• **Assignment**
Using the data below, count the lines that carry the string "FeatureCollection" and write only the count.

§

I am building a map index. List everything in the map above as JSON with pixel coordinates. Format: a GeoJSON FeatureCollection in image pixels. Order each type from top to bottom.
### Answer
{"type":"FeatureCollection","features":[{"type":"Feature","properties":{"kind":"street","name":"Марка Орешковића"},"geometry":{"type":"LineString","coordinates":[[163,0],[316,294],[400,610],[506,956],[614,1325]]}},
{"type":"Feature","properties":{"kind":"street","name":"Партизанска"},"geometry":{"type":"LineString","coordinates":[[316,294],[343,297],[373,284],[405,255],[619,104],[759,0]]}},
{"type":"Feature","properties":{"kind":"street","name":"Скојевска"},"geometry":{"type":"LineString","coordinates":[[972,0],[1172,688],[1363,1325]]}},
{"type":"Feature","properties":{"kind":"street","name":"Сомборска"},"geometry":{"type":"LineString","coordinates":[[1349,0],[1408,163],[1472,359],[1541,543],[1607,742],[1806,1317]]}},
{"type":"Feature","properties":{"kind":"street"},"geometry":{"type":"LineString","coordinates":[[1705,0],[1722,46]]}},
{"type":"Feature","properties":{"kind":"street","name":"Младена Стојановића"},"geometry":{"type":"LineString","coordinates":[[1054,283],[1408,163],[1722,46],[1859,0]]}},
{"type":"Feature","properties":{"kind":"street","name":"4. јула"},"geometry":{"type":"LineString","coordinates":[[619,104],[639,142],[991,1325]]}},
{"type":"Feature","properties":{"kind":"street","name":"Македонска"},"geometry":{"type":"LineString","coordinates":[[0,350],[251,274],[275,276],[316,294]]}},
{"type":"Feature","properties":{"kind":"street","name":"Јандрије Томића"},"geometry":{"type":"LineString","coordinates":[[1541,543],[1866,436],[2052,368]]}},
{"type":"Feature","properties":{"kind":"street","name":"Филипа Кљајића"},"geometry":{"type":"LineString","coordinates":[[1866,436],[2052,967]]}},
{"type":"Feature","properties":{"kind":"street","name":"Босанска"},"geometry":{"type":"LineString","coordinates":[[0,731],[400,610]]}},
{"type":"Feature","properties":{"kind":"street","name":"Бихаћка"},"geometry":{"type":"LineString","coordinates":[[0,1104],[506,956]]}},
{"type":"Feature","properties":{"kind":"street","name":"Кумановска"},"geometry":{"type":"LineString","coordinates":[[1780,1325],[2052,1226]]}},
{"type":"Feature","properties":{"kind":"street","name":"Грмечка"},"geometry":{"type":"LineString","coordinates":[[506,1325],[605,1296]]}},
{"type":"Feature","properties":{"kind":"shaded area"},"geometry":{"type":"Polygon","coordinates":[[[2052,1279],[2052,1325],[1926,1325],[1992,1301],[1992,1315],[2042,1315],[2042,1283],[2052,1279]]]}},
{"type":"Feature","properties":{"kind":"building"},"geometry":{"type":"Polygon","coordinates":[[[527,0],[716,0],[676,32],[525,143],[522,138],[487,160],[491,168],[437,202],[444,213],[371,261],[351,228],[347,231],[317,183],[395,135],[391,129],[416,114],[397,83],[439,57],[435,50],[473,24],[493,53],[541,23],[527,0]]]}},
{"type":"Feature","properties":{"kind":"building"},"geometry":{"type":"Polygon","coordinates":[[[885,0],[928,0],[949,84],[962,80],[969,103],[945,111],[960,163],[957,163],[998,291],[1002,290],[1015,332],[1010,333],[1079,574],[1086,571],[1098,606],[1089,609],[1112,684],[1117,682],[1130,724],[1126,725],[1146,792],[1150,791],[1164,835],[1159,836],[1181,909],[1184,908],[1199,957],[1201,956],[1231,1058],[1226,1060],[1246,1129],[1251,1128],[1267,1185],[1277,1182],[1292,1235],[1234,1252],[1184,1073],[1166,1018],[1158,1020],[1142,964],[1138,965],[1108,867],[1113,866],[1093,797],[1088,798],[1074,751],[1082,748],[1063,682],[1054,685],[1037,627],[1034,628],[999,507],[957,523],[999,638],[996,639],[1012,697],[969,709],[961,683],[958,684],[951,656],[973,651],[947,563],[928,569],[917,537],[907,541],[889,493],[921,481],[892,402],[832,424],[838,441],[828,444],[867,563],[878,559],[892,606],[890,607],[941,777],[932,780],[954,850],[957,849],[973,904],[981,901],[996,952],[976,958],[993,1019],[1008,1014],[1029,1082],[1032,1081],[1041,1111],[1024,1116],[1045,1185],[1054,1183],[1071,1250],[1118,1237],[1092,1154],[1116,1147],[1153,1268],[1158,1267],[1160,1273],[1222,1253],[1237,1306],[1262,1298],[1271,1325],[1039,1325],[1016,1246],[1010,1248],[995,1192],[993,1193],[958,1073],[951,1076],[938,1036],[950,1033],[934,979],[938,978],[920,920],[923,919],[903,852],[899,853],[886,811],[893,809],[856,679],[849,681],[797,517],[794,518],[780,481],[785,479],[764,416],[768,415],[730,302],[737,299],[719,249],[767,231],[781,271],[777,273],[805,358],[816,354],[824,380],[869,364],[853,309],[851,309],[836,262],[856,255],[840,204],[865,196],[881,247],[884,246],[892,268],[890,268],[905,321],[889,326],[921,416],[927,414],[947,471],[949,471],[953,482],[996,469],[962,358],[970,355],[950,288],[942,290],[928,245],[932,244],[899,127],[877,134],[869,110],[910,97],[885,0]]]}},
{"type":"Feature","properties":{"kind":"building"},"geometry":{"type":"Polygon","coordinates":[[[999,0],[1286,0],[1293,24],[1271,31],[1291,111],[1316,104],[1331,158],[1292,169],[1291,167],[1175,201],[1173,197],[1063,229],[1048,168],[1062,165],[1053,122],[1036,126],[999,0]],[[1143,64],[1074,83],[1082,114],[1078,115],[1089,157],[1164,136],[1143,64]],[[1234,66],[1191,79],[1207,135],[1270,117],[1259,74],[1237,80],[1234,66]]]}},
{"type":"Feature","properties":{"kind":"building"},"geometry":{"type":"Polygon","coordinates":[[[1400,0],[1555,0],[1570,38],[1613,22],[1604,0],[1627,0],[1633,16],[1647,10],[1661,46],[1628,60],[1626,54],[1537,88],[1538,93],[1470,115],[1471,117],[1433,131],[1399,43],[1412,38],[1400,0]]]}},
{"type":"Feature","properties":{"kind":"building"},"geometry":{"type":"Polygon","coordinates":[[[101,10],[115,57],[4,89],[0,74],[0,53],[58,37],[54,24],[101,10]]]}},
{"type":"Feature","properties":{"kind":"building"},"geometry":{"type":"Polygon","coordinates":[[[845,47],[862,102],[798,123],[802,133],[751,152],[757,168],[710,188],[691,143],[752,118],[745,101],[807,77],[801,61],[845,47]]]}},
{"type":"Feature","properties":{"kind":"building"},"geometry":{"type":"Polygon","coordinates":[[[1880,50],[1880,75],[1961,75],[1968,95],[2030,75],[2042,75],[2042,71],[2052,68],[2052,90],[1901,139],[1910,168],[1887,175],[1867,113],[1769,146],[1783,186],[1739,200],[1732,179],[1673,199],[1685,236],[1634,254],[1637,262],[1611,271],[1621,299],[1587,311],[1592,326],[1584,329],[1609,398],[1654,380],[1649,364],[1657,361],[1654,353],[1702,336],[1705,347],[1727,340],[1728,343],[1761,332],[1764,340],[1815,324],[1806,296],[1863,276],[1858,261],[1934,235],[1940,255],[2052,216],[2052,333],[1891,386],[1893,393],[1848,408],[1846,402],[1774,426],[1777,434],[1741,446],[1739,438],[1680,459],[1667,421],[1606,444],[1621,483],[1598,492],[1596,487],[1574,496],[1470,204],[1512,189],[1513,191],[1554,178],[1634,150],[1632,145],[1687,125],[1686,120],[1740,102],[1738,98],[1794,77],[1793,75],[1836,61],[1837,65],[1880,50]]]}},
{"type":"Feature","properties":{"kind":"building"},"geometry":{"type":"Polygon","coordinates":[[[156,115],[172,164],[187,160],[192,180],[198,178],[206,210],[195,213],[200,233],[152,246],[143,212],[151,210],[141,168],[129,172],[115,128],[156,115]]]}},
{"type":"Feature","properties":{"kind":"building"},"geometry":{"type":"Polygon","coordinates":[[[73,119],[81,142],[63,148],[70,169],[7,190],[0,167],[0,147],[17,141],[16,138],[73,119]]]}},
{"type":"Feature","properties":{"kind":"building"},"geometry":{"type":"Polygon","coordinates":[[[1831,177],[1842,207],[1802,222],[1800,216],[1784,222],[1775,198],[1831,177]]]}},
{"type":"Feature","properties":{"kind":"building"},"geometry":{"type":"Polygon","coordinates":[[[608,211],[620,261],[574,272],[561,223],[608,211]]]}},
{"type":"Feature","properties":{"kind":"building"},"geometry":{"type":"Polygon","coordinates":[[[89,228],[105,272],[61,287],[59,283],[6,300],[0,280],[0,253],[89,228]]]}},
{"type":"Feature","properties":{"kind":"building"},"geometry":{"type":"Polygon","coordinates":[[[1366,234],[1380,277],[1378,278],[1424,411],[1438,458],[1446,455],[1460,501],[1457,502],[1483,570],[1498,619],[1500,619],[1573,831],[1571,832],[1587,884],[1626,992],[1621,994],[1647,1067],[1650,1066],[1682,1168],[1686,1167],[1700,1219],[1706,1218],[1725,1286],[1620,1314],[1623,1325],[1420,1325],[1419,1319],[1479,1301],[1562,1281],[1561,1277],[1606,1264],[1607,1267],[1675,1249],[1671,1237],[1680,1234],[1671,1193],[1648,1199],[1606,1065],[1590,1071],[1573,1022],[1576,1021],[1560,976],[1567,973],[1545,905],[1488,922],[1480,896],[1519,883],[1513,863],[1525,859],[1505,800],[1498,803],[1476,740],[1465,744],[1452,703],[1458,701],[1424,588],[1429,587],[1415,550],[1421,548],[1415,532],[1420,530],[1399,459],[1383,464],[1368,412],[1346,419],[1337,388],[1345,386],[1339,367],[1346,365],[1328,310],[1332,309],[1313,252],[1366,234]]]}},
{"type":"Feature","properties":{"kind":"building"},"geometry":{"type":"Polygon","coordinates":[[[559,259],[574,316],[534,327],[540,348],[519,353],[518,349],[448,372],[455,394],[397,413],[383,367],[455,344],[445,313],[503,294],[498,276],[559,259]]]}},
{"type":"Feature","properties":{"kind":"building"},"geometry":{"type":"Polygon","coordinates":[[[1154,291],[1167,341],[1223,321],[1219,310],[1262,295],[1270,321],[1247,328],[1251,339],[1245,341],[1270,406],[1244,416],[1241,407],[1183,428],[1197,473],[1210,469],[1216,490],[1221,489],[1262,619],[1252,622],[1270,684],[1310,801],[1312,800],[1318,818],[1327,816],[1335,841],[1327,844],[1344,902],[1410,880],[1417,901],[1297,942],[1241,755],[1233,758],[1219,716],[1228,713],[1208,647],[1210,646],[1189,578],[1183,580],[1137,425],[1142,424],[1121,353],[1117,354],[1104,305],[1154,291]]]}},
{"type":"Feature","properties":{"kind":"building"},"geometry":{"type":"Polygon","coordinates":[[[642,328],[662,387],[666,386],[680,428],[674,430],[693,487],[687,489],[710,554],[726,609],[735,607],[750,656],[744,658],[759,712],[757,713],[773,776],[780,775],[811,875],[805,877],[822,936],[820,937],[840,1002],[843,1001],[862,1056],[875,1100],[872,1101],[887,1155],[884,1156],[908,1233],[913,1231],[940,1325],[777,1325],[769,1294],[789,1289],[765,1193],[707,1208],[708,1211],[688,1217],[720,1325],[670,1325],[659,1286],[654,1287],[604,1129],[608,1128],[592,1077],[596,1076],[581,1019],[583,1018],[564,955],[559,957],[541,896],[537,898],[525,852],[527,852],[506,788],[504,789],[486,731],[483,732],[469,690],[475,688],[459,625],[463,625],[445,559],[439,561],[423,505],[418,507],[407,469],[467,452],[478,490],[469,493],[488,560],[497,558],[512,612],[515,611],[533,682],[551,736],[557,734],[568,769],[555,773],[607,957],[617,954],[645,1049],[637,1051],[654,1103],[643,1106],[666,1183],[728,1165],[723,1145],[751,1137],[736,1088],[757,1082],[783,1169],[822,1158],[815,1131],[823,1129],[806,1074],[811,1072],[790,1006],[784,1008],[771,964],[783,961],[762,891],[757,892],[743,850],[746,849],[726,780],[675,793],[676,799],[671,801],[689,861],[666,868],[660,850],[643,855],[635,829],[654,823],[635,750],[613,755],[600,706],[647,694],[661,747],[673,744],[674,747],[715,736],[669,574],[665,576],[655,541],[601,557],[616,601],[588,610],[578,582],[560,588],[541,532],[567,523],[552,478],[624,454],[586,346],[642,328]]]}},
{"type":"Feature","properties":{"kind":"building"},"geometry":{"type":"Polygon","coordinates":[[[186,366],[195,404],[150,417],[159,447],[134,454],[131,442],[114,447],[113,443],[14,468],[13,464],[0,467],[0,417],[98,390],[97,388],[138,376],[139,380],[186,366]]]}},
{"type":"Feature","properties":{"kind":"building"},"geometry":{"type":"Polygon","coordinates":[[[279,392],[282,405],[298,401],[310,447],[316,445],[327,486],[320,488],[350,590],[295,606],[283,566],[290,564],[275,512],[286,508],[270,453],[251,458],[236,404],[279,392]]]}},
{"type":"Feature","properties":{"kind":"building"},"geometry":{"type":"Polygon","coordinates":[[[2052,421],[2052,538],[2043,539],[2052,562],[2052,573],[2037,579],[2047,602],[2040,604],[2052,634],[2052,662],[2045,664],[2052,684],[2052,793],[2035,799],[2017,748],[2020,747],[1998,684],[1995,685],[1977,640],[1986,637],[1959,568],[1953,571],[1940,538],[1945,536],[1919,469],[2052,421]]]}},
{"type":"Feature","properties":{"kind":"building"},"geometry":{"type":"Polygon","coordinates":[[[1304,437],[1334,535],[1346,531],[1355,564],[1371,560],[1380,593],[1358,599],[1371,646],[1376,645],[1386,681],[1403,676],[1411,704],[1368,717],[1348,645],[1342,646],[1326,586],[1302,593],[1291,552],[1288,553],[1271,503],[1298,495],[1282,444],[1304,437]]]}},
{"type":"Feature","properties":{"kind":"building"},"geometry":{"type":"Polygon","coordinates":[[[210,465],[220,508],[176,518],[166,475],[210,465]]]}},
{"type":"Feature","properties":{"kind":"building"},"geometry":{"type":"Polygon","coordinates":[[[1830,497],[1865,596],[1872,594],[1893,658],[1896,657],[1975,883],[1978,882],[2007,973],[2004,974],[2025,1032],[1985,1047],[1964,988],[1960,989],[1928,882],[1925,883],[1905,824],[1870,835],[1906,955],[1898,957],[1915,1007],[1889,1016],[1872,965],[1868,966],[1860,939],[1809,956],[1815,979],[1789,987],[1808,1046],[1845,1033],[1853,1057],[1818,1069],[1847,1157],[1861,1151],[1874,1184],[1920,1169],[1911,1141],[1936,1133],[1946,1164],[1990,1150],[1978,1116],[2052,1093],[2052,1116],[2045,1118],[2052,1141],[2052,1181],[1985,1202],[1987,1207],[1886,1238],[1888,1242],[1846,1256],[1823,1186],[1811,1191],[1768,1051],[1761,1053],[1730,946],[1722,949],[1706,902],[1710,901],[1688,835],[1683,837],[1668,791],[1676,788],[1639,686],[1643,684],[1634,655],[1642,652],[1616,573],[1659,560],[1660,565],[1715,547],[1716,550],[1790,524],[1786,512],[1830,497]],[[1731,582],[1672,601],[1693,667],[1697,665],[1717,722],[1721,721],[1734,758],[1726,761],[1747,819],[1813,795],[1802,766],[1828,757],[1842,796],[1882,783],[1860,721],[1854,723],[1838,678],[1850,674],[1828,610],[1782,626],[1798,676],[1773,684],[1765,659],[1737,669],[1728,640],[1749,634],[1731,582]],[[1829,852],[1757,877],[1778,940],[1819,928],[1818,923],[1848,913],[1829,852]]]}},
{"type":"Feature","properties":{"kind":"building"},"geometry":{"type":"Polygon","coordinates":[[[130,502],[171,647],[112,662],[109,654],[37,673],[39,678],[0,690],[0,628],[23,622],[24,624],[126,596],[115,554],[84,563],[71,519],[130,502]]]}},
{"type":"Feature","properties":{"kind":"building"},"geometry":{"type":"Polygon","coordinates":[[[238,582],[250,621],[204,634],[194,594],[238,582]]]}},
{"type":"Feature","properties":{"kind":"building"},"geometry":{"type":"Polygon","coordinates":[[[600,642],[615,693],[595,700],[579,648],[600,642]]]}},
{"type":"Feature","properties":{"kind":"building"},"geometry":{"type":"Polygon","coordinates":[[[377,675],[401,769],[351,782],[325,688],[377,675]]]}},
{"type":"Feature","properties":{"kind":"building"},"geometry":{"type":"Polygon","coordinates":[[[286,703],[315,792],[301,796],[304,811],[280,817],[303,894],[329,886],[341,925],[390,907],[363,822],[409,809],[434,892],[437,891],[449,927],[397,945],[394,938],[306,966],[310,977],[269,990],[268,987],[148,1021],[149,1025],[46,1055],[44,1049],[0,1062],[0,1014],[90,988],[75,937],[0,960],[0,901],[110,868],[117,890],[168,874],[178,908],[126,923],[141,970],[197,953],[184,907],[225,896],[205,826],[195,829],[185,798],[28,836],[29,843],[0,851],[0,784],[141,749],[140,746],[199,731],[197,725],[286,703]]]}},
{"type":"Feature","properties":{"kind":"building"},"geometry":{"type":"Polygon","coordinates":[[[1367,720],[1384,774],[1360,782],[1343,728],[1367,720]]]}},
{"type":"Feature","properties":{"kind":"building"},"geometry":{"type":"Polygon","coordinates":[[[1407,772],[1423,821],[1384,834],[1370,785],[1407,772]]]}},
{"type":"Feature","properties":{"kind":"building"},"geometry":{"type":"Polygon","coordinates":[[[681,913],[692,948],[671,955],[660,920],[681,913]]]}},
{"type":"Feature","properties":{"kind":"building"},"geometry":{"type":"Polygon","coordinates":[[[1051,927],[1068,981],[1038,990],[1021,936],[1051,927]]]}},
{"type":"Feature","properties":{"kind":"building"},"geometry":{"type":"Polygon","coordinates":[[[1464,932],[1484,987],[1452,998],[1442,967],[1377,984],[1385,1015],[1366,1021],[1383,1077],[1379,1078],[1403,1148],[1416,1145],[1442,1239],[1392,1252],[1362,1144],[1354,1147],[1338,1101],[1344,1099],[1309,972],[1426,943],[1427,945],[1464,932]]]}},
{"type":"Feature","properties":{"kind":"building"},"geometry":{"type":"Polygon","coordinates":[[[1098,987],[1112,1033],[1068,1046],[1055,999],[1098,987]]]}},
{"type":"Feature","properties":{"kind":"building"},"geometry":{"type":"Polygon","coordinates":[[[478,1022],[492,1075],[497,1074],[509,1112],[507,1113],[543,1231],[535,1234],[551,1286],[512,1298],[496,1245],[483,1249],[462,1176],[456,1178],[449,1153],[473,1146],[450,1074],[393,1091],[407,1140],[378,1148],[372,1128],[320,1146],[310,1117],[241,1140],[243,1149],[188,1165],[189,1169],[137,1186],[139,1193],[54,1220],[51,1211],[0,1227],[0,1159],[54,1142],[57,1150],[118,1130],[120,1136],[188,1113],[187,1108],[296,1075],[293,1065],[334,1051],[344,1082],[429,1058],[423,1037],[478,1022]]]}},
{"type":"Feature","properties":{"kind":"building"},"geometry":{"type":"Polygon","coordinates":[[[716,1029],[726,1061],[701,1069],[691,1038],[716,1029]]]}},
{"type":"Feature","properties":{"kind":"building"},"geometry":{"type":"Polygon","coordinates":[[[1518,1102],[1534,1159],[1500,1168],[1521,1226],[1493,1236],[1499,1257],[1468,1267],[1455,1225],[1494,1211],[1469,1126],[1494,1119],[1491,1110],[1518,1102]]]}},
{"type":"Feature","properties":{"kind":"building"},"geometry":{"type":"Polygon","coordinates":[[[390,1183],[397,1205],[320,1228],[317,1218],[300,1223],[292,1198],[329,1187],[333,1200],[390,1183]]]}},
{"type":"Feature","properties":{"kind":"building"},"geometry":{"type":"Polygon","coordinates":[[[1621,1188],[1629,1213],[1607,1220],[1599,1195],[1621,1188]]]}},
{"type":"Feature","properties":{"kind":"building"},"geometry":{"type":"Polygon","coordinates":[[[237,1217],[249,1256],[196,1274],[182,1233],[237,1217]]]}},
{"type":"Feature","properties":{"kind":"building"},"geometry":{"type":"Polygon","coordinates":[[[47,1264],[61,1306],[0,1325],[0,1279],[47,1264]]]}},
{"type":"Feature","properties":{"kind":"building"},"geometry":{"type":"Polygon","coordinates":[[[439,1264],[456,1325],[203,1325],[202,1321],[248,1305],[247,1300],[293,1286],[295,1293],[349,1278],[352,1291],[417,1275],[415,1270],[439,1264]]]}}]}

§

• **Output of the exercise**
2